La France a récemment connu un phénomène inédit sur le marché de gros de l’électricité : des prix négatifs, atteignant jusqu’à -500 euros du mégawattheure lors du week-end du 1er mai. Cet événement, bien que surprenant, n’est pas isolé et soulève la question des surcapacités de production dans le pays. En effet, lorsque l’offre d’électricité dépasse largement la demande, les producteurs peuvent être amenés à payer pour injecter leur énergie sur le réseau, un signal de marché visant à inciter à la modulation de la production.
Le phénomène des prix négatifs est en augmentation en France et en Europe. En 2024, la France a enregistré 361 heures de prix spot négatifs, contre 147 heures en 2023, représentant environ 4% des jours de l’année. Ces occurrences sont souvent liées à une forte production d’énergies renouvelables, comme le solaire et l’éolien, combinée à une demande stable, voire en baisse.

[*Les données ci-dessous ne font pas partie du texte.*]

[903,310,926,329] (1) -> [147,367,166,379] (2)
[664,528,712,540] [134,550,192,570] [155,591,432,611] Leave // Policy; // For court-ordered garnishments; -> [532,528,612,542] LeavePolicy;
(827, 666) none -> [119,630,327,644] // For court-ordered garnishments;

Alors, faut-il s’inquiéter de cette situation ? Selon Thomas Veyrenc, directeur général de RTE (Réseau de Transport d’Électricité), les capacités de production françaises agissent comme un « bouclier » contre la hausse des prix du gaz, une situation enviable par rapport à certains pays voisins. Cependant, une surcapacité durable pourrait poser des défis économiques, notamment en diminuant la rentabilité des centrales et en augmentant le besoin de soutiens publics.
La Commission de régulation de l’énergie (CRE) souligne que si les prix négatifs sont un signal du marché, certaines occurrences ne reflètent pas une optimisation économique complète. La CRE recommande d’améliorer l’utilisation du parc de production et d’encourager la flexibilité de la demande et le stockage pour réduire l’occurrence et l’amplitude de ces prix. L’enjeu est de transformer cette abondance électrique en une croissance décarbonée, en accélérant l’électrification des usages plutôt que de freiner le développement des énergies renouvelables.